Plongé dans cette partie de billard à trois bandes, le Racing se renseigne tous azimuts. La piste du Hollandais John Van’t Schip aurait été écartée pour d’évidentes raisons financières, ce qui n’aurait pas empêché Daniel Hechter d’engager des discussions avec le meilleur joueur européen du moment, Ruud Gullit… Le Hongrois Detari, qui évolue à Francfort, figure également sur les tablettes.
Bref, il y a là-dedans à boire et à manger, mais friande de ces indiscrétions, la presse locale relaye abondamment les rumeurs, même les plus improbables.

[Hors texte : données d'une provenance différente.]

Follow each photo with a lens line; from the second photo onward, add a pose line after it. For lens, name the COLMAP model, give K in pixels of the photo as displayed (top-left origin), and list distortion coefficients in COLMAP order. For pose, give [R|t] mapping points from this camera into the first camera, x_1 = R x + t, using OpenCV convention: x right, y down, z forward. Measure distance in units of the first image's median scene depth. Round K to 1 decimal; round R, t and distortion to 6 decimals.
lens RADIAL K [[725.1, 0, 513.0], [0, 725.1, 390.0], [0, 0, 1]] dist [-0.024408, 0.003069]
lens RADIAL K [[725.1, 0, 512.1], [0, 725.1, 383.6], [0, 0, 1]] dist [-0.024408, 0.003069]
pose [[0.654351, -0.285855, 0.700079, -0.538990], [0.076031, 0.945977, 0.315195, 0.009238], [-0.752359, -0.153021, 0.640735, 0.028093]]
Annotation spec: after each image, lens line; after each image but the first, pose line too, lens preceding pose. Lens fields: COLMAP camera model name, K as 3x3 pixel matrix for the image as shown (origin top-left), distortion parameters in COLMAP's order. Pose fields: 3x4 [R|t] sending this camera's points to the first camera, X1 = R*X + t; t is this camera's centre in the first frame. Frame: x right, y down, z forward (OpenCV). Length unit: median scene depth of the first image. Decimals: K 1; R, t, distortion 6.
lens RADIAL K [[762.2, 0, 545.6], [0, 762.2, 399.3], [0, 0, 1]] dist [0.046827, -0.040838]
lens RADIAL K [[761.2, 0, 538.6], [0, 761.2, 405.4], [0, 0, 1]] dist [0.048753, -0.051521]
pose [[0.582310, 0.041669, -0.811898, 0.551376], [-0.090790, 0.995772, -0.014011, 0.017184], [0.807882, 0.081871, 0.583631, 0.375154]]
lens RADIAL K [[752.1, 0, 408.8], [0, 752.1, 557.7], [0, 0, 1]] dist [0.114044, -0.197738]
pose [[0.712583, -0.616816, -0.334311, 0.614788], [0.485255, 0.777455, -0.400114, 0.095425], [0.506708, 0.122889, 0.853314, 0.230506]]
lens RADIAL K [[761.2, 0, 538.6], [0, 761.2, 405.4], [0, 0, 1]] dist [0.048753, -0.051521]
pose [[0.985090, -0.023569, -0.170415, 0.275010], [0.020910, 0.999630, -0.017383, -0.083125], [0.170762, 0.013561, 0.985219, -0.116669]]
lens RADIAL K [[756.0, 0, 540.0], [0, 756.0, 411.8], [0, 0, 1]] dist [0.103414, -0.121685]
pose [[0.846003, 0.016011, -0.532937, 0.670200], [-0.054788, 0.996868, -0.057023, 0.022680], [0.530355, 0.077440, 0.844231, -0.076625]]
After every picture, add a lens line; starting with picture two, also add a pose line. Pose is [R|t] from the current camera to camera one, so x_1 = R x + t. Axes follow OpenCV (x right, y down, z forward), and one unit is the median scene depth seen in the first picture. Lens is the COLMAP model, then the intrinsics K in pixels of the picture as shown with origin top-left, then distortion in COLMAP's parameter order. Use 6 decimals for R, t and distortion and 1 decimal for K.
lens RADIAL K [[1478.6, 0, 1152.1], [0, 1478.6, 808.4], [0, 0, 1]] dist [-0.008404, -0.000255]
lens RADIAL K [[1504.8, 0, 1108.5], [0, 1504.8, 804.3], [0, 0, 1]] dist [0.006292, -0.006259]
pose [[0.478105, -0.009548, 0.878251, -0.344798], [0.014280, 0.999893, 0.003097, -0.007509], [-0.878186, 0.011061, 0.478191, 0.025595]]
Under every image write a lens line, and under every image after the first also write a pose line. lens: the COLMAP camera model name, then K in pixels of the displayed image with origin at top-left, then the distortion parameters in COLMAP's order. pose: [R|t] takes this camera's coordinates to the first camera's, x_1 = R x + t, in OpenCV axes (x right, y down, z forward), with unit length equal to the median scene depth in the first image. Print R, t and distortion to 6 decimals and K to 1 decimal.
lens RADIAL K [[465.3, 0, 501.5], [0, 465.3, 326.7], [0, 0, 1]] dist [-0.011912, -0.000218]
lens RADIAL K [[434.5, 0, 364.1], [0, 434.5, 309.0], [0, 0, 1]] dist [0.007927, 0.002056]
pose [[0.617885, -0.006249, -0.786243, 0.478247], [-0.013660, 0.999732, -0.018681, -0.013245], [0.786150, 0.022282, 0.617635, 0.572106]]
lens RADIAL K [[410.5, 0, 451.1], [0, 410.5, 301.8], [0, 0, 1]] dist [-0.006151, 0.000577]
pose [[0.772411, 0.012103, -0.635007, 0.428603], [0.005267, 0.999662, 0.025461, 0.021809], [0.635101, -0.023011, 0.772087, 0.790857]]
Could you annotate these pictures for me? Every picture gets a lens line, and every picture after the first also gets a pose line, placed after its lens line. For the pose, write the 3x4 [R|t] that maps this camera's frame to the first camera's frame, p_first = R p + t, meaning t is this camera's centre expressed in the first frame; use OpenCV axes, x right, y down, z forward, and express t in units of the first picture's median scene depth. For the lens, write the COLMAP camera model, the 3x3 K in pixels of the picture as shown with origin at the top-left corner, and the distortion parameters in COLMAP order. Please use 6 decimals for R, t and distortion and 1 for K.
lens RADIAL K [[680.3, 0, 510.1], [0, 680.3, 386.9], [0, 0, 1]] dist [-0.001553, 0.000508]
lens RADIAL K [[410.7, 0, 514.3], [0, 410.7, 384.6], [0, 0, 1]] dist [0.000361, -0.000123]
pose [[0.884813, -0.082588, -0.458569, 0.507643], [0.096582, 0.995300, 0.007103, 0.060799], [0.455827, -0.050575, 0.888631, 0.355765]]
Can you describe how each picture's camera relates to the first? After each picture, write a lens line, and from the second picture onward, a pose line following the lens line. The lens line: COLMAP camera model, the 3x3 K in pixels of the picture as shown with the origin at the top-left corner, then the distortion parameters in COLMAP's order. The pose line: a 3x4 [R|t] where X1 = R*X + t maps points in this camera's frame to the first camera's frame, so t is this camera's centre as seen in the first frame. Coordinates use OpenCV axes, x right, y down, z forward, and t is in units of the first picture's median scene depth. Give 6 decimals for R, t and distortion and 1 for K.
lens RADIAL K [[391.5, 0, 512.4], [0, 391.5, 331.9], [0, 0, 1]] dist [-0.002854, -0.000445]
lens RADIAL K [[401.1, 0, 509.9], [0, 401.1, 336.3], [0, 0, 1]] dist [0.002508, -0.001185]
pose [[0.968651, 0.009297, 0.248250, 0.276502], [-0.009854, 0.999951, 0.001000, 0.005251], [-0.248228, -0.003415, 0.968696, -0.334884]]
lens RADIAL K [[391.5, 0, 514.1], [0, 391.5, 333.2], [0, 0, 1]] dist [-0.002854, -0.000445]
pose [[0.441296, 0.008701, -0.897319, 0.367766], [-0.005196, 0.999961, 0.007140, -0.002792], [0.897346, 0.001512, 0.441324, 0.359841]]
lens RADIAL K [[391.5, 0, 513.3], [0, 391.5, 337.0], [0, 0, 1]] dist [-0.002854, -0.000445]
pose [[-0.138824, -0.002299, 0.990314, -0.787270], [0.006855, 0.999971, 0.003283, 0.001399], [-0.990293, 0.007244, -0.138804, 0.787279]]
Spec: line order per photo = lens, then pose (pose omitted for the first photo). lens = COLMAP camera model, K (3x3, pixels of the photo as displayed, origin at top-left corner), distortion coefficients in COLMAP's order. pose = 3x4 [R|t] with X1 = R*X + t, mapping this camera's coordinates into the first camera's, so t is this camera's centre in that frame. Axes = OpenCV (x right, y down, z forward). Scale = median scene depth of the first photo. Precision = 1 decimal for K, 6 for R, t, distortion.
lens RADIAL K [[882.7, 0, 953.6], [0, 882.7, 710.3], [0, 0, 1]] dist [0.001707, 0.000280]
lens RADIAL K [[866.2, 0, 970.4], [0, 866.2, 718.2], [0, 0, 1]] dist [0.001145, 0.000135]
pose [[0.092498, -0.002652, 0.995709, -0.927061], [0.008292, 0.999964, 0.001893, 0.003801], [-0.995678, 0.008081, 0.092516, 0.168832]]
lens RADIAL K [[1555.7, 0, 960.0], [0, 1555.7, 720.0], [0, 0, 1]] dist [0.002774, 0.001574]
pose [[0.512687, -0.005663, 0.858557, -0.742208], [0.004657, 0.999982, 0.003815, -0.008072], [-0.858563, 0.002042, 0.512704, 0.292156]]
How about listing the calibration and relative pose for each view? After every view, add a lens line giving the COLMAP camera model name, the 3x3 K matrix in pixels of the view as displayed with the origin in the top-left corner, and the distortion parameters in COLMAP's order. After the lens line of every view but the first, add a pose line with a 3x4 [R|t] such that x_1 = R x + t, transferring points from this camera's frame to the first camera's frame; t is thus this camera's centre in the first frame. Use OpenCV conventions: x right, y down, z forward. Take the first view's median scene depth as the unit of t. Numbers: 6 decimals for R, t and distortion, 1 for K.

Pierre Desproges disparaît le 18, la dépêche AFP annonçant son décès s’achève par la célèbre mention « Etonnant, non ? ». Il est temps de commenter les résultats du premier tour de la présidentielle, alors que se déroulent des événements tragiques aux antipodes, sur l’île d’Ouvéa : 3 gendarmes sont tués et 27 retenus en otages par les indépendantistes kanaks.
François Mitterrand est largement en tête en Alsace, devant Le Pen, Barre et Chirac. Waechter frôle les 10%. Gros coup de semonce pour la « majorité alsacienne », qui bâtit à la hâte un comité de soutien commun RPR-UDF, à la manière de la conférence de presse commune Chirac-Barre dès le lendemain du premier tour.
Les DNA publient un large verbatim du débat d’entre-deux-tours du 28 avril. Les deux impétrants sont annoncés à Strasbourg le weekend du 1er mai, le Président de la République sera au Wacken et le Premier ministre dans un chapiteau installé sur un parking du stade de la Meinau.

Auront-ils davantage de supporters que le Racing, qui dispute un match décisif le 30 contre les Vendéens de Bourg-sous-la-Roche ?

Article réalisé à partir des archives des Dernières Nouvelles d'Alsace, consultables à la médiathèque André Malraux ou au Musée historique de Haguenau.